With an MBA listing still damp on my resume and a passion for the business of journalism, I found our terminology particularly vexing. In fact, when I started at the The New York Times, I was reprimanded when I used terms like “customer” and “product,” and heaven forbid we consider ourselves “marketers.”

To be appropriate, we referred to our customers as an action: circulation. And, we were circulators.
That arcane nomenclature didn’t last long.
Within a year or two, we were speaking of our customers as readers and conducting research to understand loyalty and involvement with the publication and, gasp, the brand.
With digital news, and the proliferation of content it enabled, came the ability to understand so much more about our readers. We began to refer to them as our audience. Audience conveyed the idea of readership across print and digital platforms.

With 2016 ad revenue continuing the downward trend, we, and other digital content makers, are looking to our next value opportunity from our audience — and that is community.
Community suggests mutual engagement, deeper involvement, and, hopefully, increasing impressions. Audience is a set of consumers to be monetised. Community is a shape-shifting, organic, and enduring group that is as committed to the success of the brand as the brand is to them.

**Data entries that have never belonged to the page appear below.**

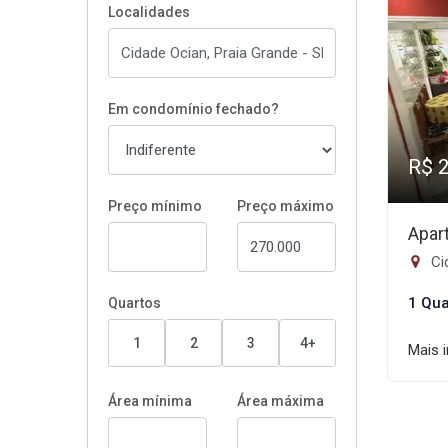
Localidades
Em condomínio fechado?
R$ 
Preço mínimo
Preço máximo
Apar
Ci
1 Qua
Quartos
1
2
3
4+
Mais 
Área mínima
Área máxima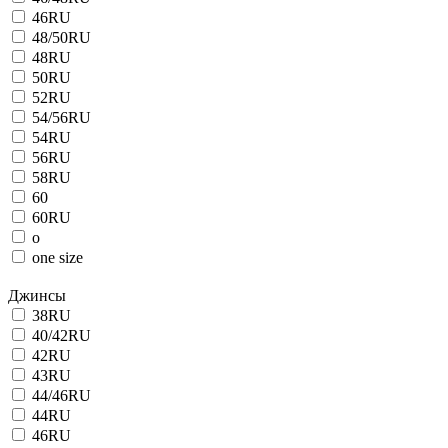
46RU
48/50RU
48RU
50RU
52RU
54/56RU
54RU
56RU
58RU
60
60RU
o
one size
Джинсы
38RU
40/42RU
42RU
43RU
44/46RU
44RU
46RU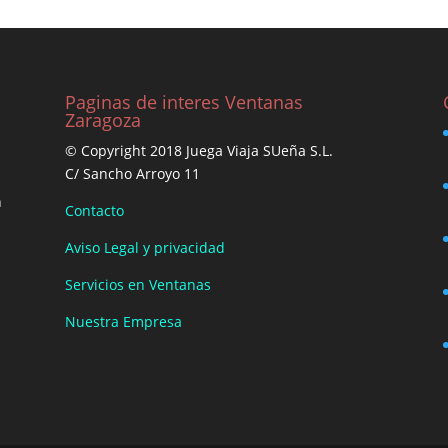
Paginas de interes Ventanas
Zaragoza
© Copyright 2018 Juega Viaja SUeña S.L.
C/ Sancho Arroyo 11
n
Contacto
Aviso Legal y privacidad
Servicios en Ventanas
Nuestra Empresa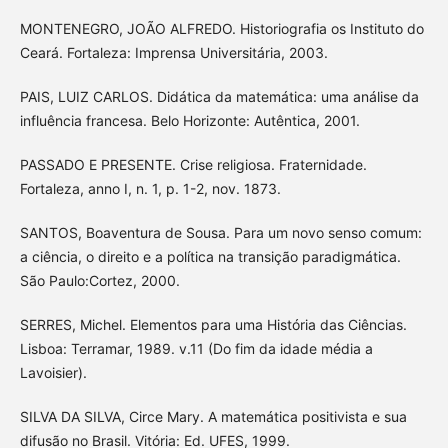
MONTENEGRO, JOÃO ALFREDO. Historiografia os Instituto do
Ceará. Fortaleza: Imprensa Universitária, 2003.
PAIS, LUIZ CARLOS. Didática da matemática: uma análise da
influência francesa. Belo Horizonte: Autêntica, 2001.
PASSADO E PRESENTE. Crise religiosa. Fraternidade.
Fortaleza, anno I, n. 1, p. 1-2, nov. 1873.
SANTOS, Boaventura de Sousa. Para um novo senso comum:
a ciência, o direito e a política na transição paradigmática.
São Paulo:Cortez, 2000.
SERRES, Michel. Elementos para uma História das Ciências.
Lisboa: Terramar, 1989. v.11 (Do fim da idade média a
Lavoisier).
SILVA DA SILVA, Circe Mary. A matemática positivista e sua
difusão no Brasil. Vitória: Ed. UFES, 1999.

With each new term, we sought to increase our consumers’ value to our advertisers. Advertising revenue within a community framework is more than monetisation.

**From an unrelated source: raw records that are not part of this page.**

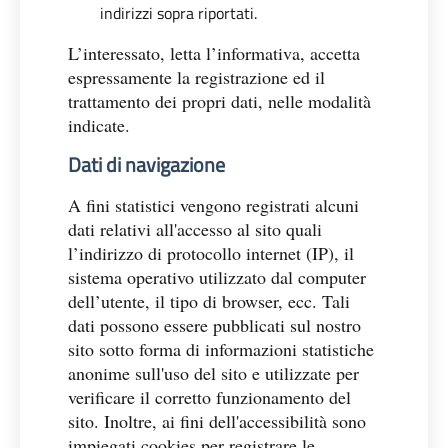
indirizzi sopra riportati.
L’interessato, letta l’informativa, accetta
espressamente la registrazione ed il
trattamento dei propri dati, nelle modalità
indicate.
Dati di navigazione
A fini statistici vengono registrati alcuni
dati relativi all'accesso al sito quali
l’indirizzo di protocollo internet (IP), il
sistema operativo utilizzato dal computer
dell’utente, il tipo di browser, ecc. Tali
dati possono essere pubblicati sul nostro
sito sotto forma di informazioni statistiche
anonime sull'uso del sito e utilizzate per
verificare il corretto funzionamento del
sito. Inoltre, ai fini dell'accessibilità sono
impiegati cookies per registrare le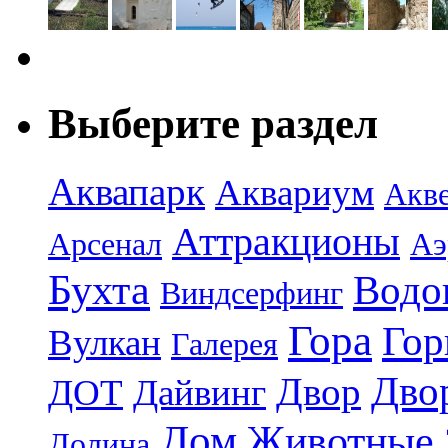
Выберите раздел
Аквапарк
Аквариум
Акв
Аттракционы
Арсенал
Аэ
Бухта
Водо
Виндсерфинг
Гора
Гор
Вулкан
Галерея
Дво
Двор
ДОТ
Дайвинг
Дом
Животные
Долина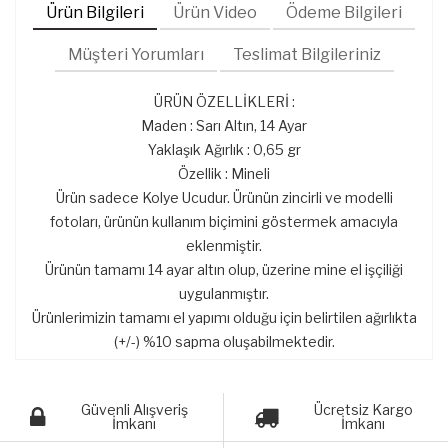
Ürün Bilgileri
Ürün Video
Ödeme Bilgileri
Müşteri Yorumları
Teslimat Bilgileriniz
ÜRÜN ÖZELLİKLERİ :
Maden : Sarı Altın, 14 Ayar
Yaklaşık Ağırlık : 0,65 gr
Özellik : Mineli
Ürün sadece Kolye Ucudur. Ürünün zincirli ve modelli
fotoları, ürünün kullanım biçimini göstermek amacıyla
eklenmiştir.
Ürünün tamamı 14 ayar altın olup, üzerine mine el işçiliği
uygulanmıştır.
Ürünlerimizin tamamı el yapımı olduğu için belirtilen ağırlıkta
(+/-) %10 sapma oluşabilmektedir.
Güvenli Alışveriş
Ücretsiz Kargo
İmkanı
İmkanı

All streams of community-sourced revenue have greater upward potential: higher subscriber rates, more subscription products, exponential marketing impact, and higher advertising rates based on deeper relevance.

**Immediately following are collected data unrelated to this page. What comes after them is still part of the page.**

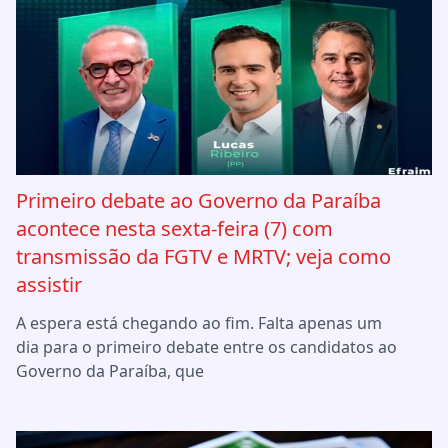
Primeiro debate ao Governo da Paraíba
acontece nesta sexta-feira (7) com
transmissão da FGTV e MRTV; veja como
assistir
A espera está chegando ao fim. Falta apenas um
dia para o primeiro debate entre os candidatos ao
Governo da Paraíba, que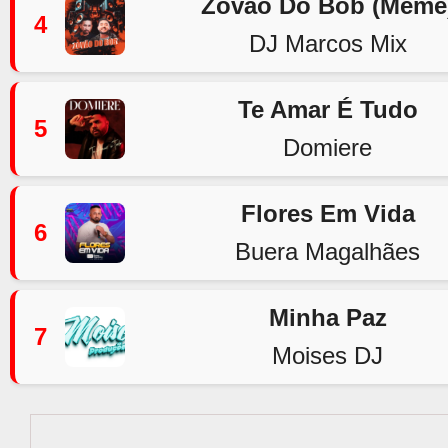
Zovão Do Bob (Meme
4
DJ Marcos Mix
Te Amar É Tudo
5
Domiere
Flores Em Vida
6
Buera Magalhães
Minha Paz
7
Moises DJ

The new revenue possibilities also come with limitations. We can’t just sell eyeballs or the community will lose trust in us. We can’t just throw up any higher priced ad unit; it must be based on the community member’s interests and needs.

Monetising communities within current ecosystems
The good news is that we have spent millions creating systems for our circulators to become audience directors. With a few twists to the strategy, all the systems and processes put in place to empower audience directors can be used to enable communities.
Within a community framework, monetisation takes on more than the traditional rate and volume dimensions. Revenue becomes a function of a more dynamic mix of data, value, and products that are used to tell a compelling story to and about community members, the content they seek, and the brands to which they relate.